Dopytywano się, dlaczego stosuje się inną wycenę 1 m kw. dla terenów położonych w rejonie Wrocławia, a inną - przy tym niższą - w przypadku gmin Ząbkowice Śląskie i Bardo. Upomniano się o zainstalowanie ekranów akustycznych w pobliżu gospodarstw domowych, co stanie się przedmiotem kolejnych badań natężenia fali dźwiękowej po oddaniu odcinka ekspresówki do użytku. Ze strony jednego z rozmówców pojawiła się propozycja, aby do czasu, dopóki nie podejmie się budowy odcinka S8 z Barda do Kłodzka, wyhamować inwestycję na węźle w Ząbkowicach. Z tym m.in. nie zgodziła się burmistrzyni Barda Marta Ptasińska. - Dwa dni temu spotkałam się z jednym z przedsiębiorców. Przyznał, że pukają do niego, bo posiada grunty, inwestorzy już zaklepujący sobie miejsce. Jeśli powstanie S8, to zapowiadają wybudowanie zakładów. Fajnie by było, gdyby nasze dzieci i nasze wnuki nie musiały dojeżdżać do Kobierzyc czy Czech do pracy, a miały ją na miejscu... Mocno wierzę, że państwo to zrozumieją...

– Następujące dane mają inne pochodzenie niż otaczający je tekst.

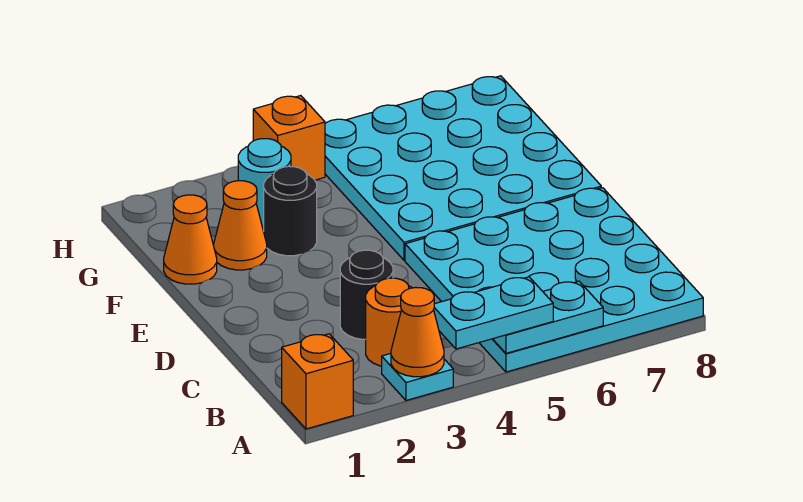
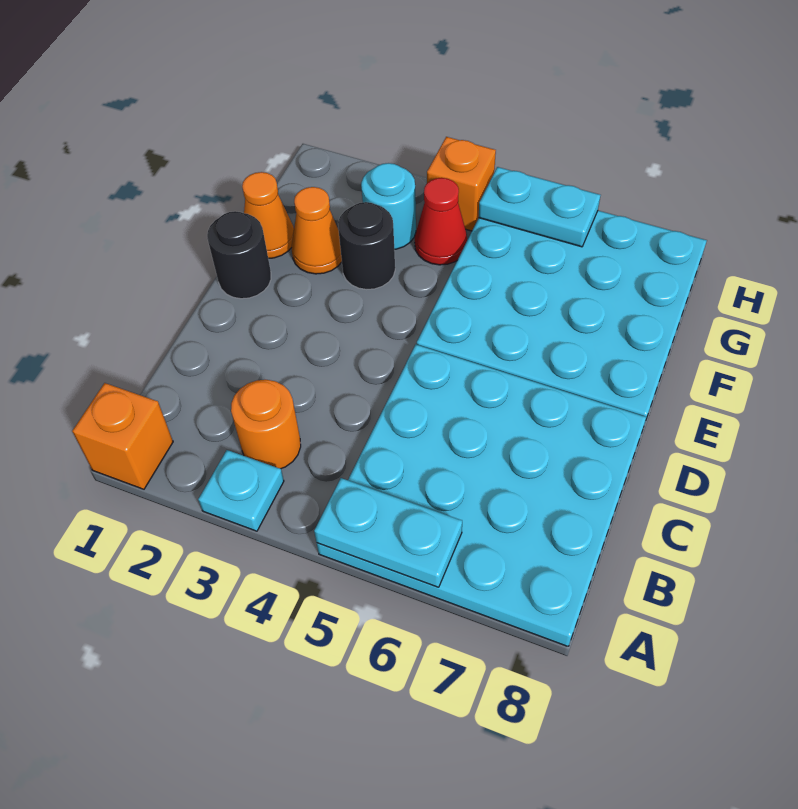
orange 1x1 cone [391,287,444,377] -> none
cyan 1x2 plate [434,277,553,349] -> cyan 1x2 plate moved to [479,167,600,247]
black 1x1 round brick [340,250,393,339] -> black 1x1 round brick moved to [207,211,271,299]
none -> red 1x1 cone [415,178,467,265]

Burmistrzyni zauważyła, że S8 stanie się swego rodzaju oknem na świat dla Barda i okolicznych miejscowości, z drugiej strony dotychczasowa przeładowana droga krajowa nr 8, wreszcie przestanie być nazywana drogą śmierci. Zadeklarowała pomoc gminy osobom, których działki ulegną wywłaszczeniu w przebrnięciu przez ten niełatwy etap. Ze swojej strony pomoc zadeklarował także radny wojewódzki
Adam Jaśnikowski.
- Dla dotychczas podpisanych umów z wykonawcami odcinków S8 spotkanie w Przyłęku jest ostatnim. Niebawem podpiszemy umowy na odcinki 4 i 5 i tam zorganizujemy analogiczne spotkania informacyjne. W odniesieniu do odcinka 7, z Barda do Kłodzka, to przygotowujemy program inwestycji dla przeprowadzenia kolejnego opracowania studium techniczno-ekonomiczno-środowiskowego. Ono będzie uwzględniać wcześniej opracowane wariant przebiegu tego odcinka, ale może pojawią się nowe propozycje, które również będą analizowane. Dlatego na tę chwilę nie możemy powiedzieć, jaki wariant będzie preferowany do uzyskania opinii środowiskowej - podkreśla dyrektor J. Dzikowski.
Przesunięcie w czasie realizacji odcinka 7, to efekt "wrzucenia" przez rząd w ostatnim momencie poprzedniej kadencji parlamentu koncepcji przedłużenia S8 z Kłodzka do granicy państwa. Jakkolwiek wskazano na Boboszów, to już wiadomo, że z tą koncepcją nie zgadzają się m.in. włodarze gmin położonych wzdłuż DK nr 8 na ziemi kłodzkiej.